Given records START

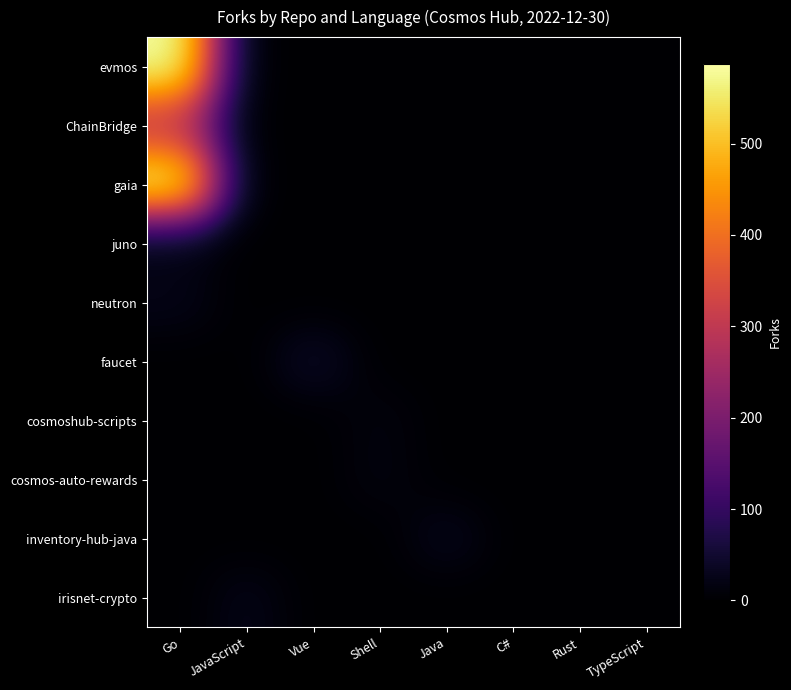

Which series has the largest total across all categories?

evmos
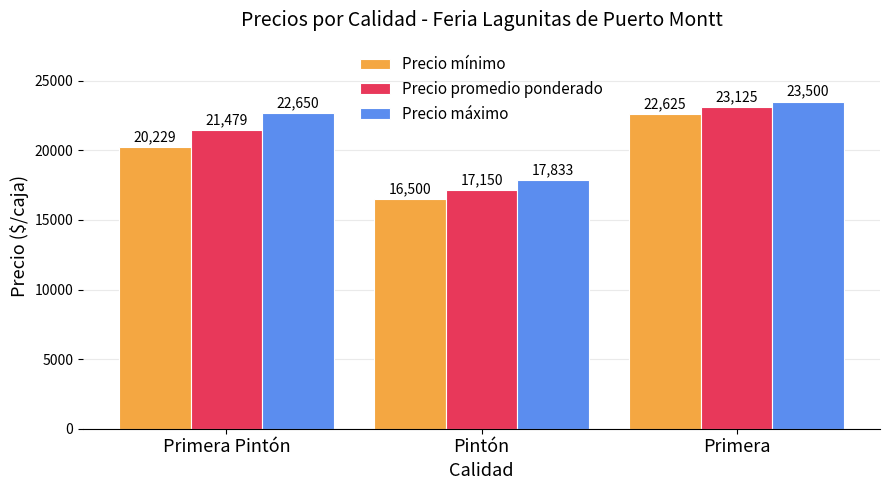

How many bars are there in each group?

3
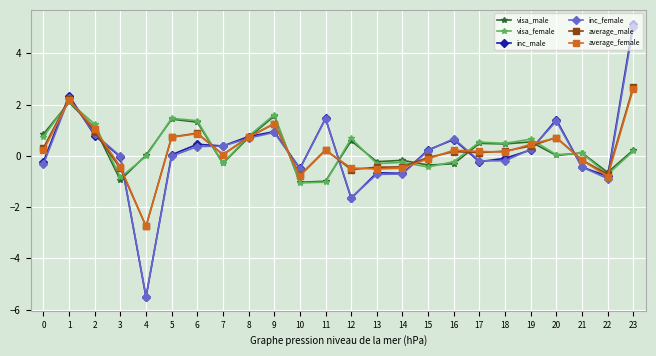

True or false: visa_female has a value of 0.3 at 12.

False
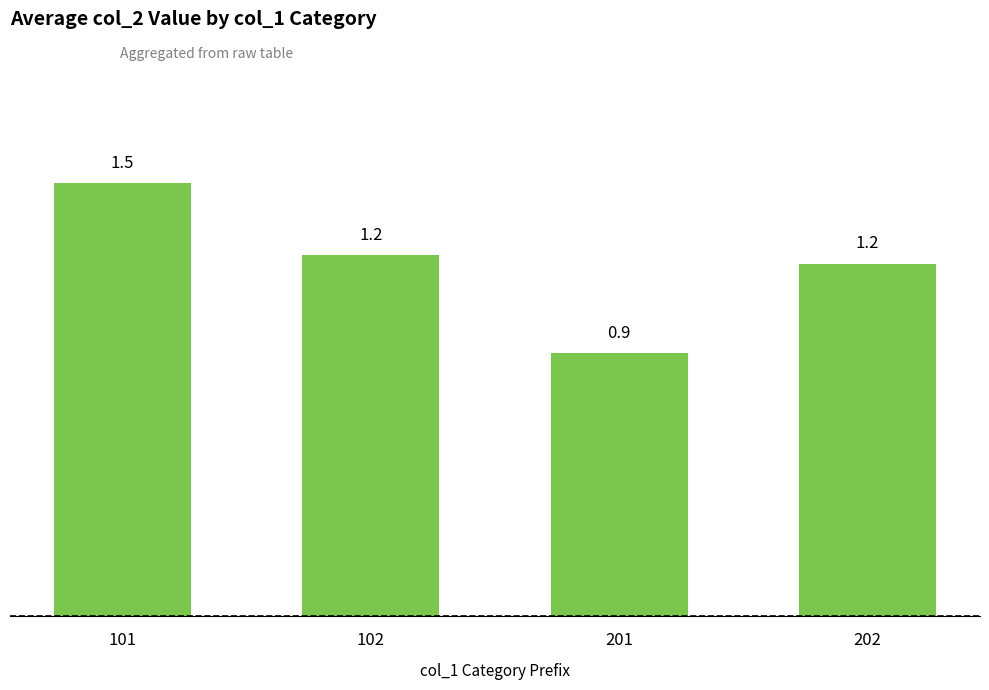

What is the value of the 1st bar from the left?

1.5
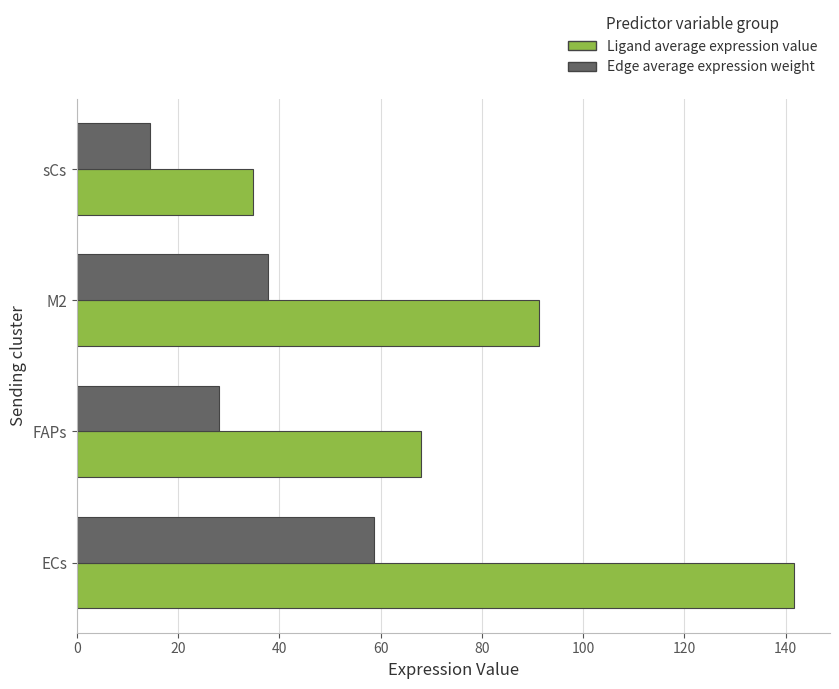

What is the sum of the Edge average expression weight values at FAPs and M2?

65.9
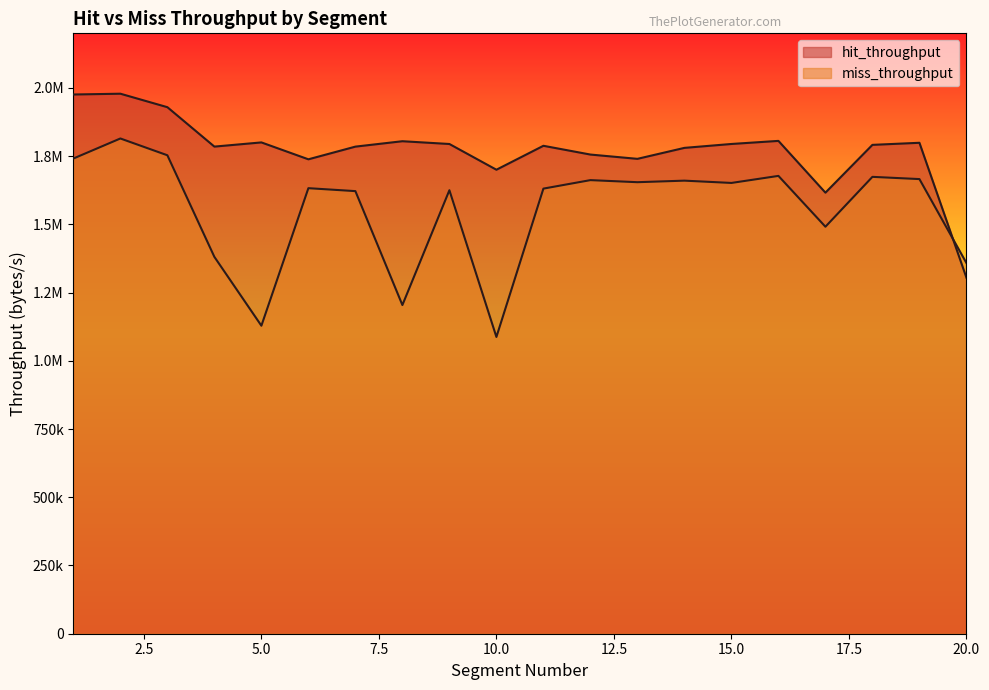

Reading right to left, transcribe all the data shown in this chart.

hit_throughput: 1304602.2	1798938.5	1791322.6	1616218.2	1805885.3	1794570.2	1780289.6	1740095.2	1755807.6	1787923.6	1700221.8	1794517.8	1804675.3	1784853.8	1738397.7	1800291.9	1784942.5	1929365.7	1978760.5	1975880.5
miss_throughput: 1358258.3	1665917.2	1674107.6	1491365.9	1677621.1	1651803.6	1660194.6	1654519.4	1662115.5	1631002.2	1087439.2	1625104.1	1204363.5	1621814.4	1632597.4	1128633.9	1380867.9	1753168.2	1814686.6	1741224.0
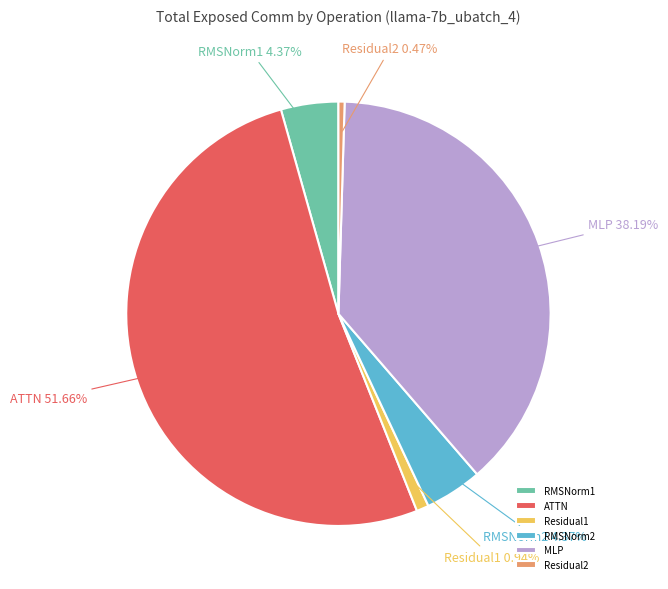

What percentage is the ATTN slice, to the nearest percent?

52%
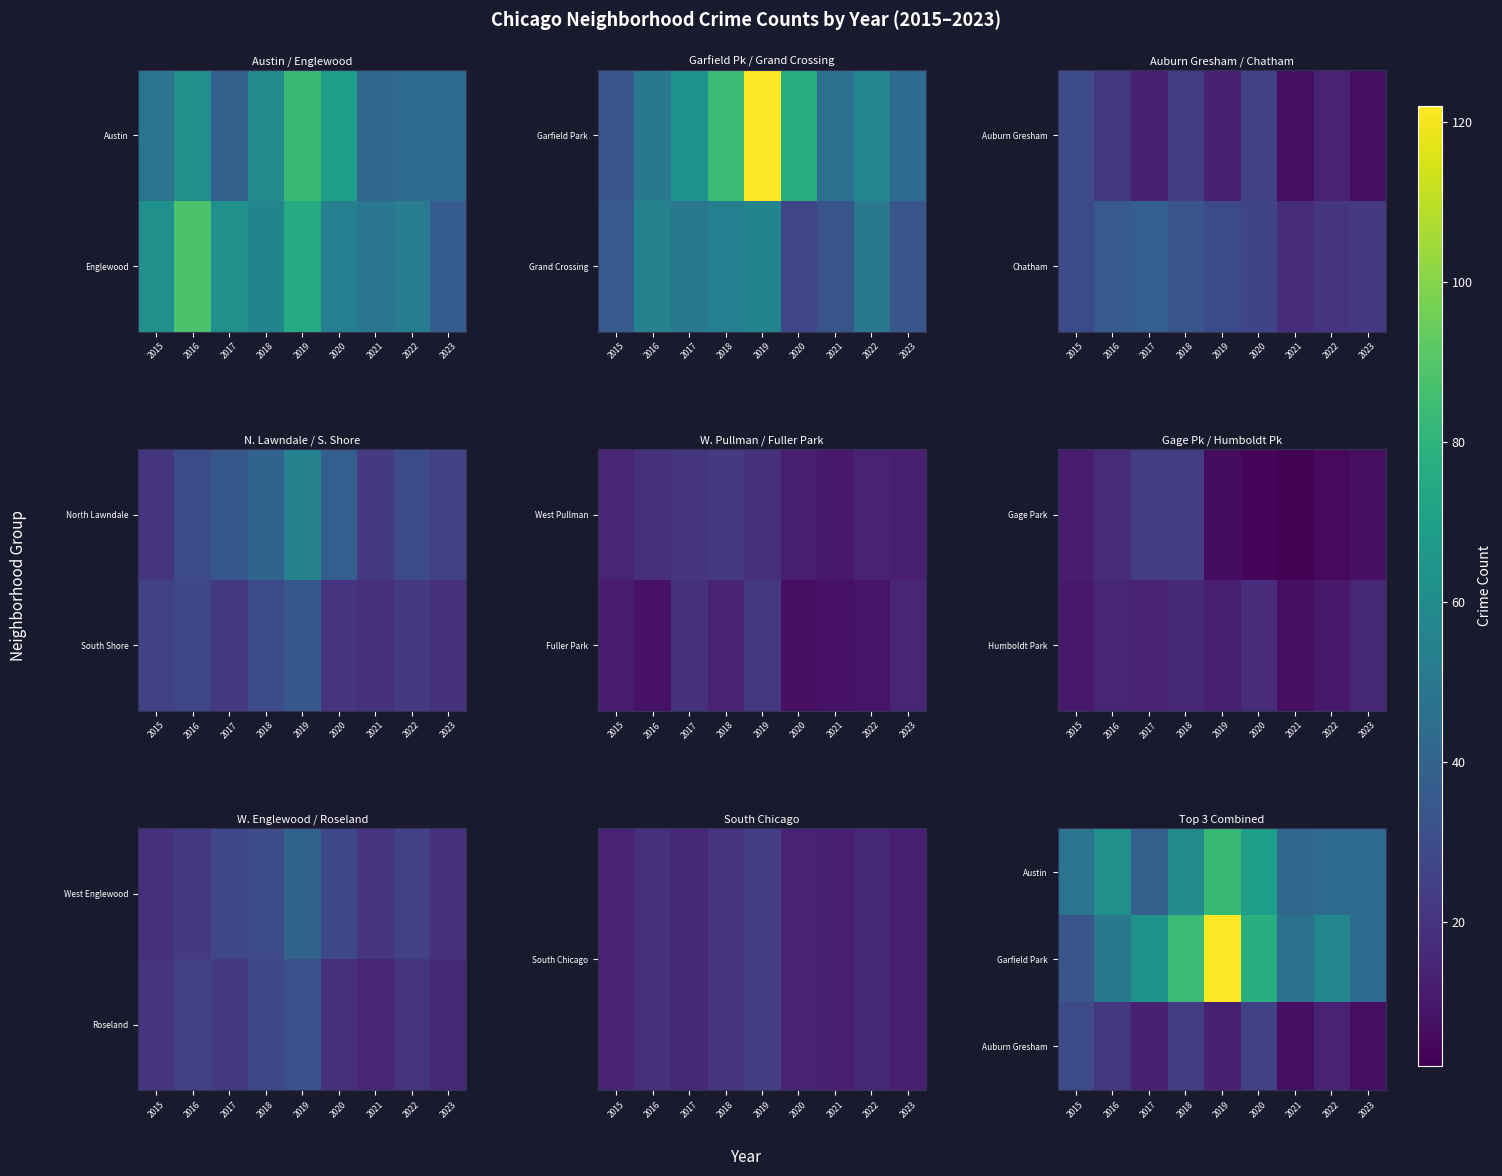

Is it true that Austin equals 17 at 2020?

False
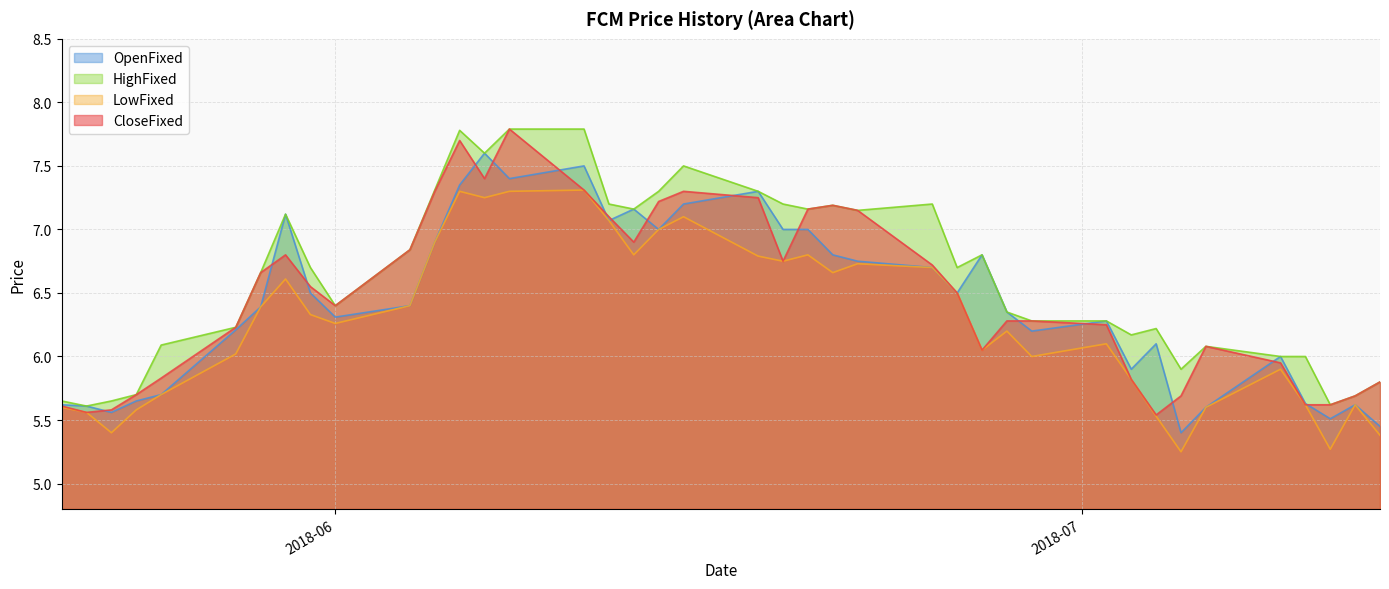

At which category is the sum across all series the highest?

20180608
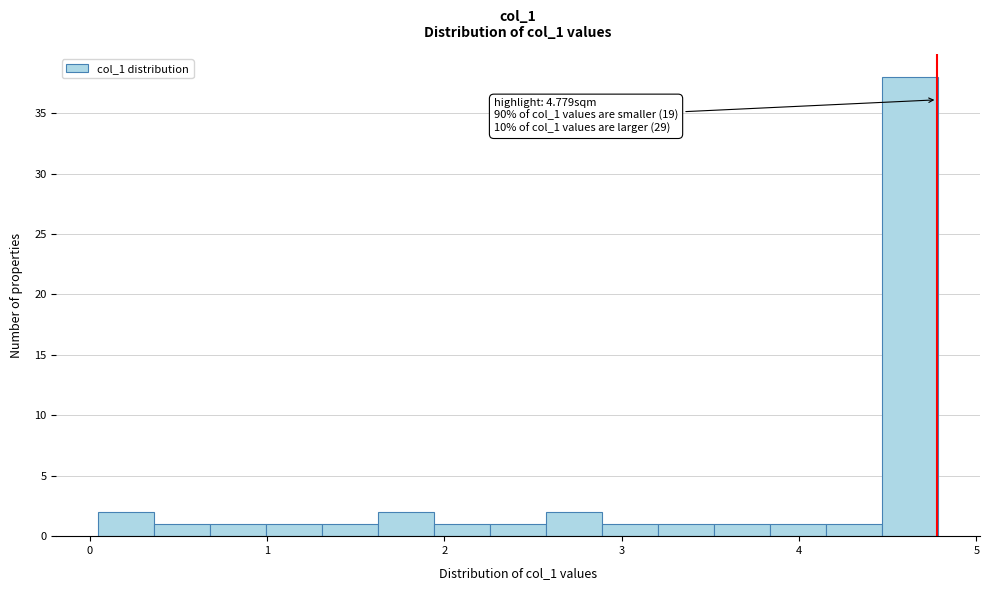

Read against the x-axis, roughly where is the centre of the tallest bar?

4.6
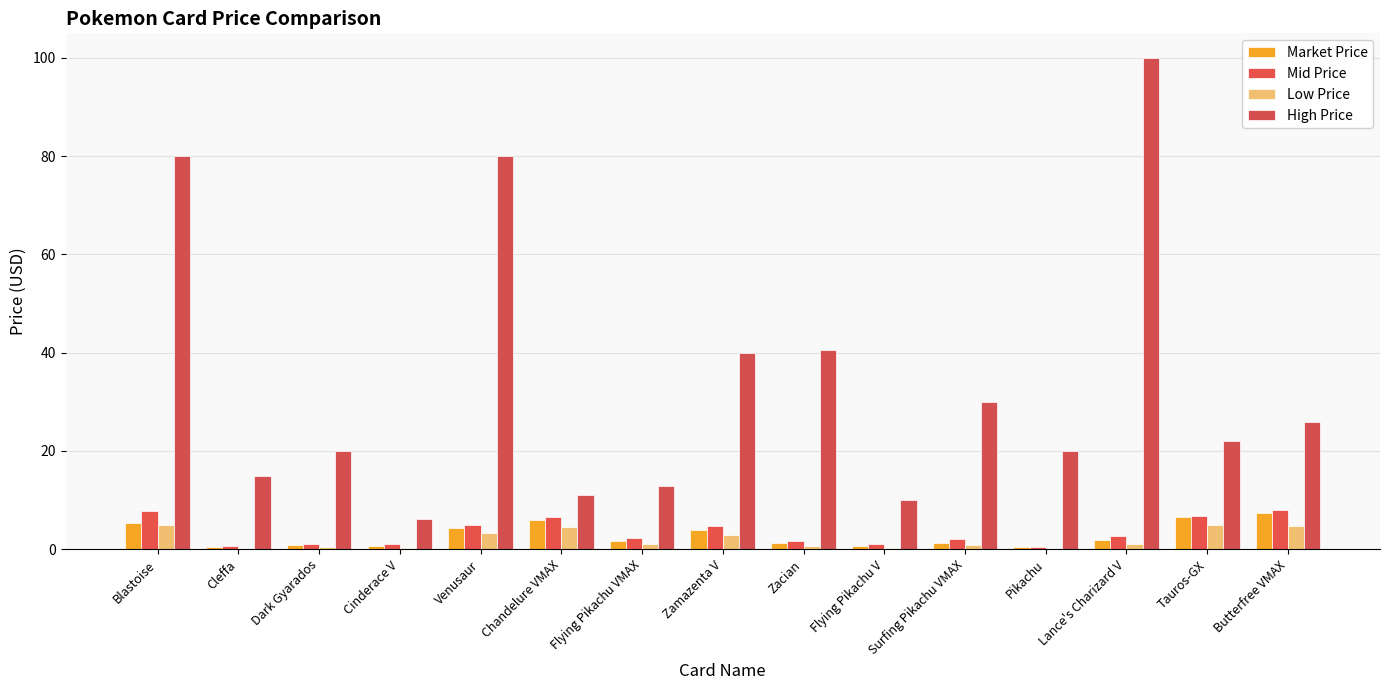

Which series has the largest range (max minus min)?

High Price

Given records END

Request.
Revise the part of the records that runs from their start through the line containing "Reading right to", replacing "series" with "data series" and leaving everything else unchanged. Leave the pictures out of the answer.

Reply to the task.
Which data series has the largest total across all categories?

evmos

How many bars are there in each group?

3

True or false: visa_female has a value of 0.3 at 12.

False

What is the value of the 1st bar from the left?

1.5

What is the sum of the Edge average expression weight values at FAPs and M2?

65.9

Reading right to left, transcribe all the data shown in this chart.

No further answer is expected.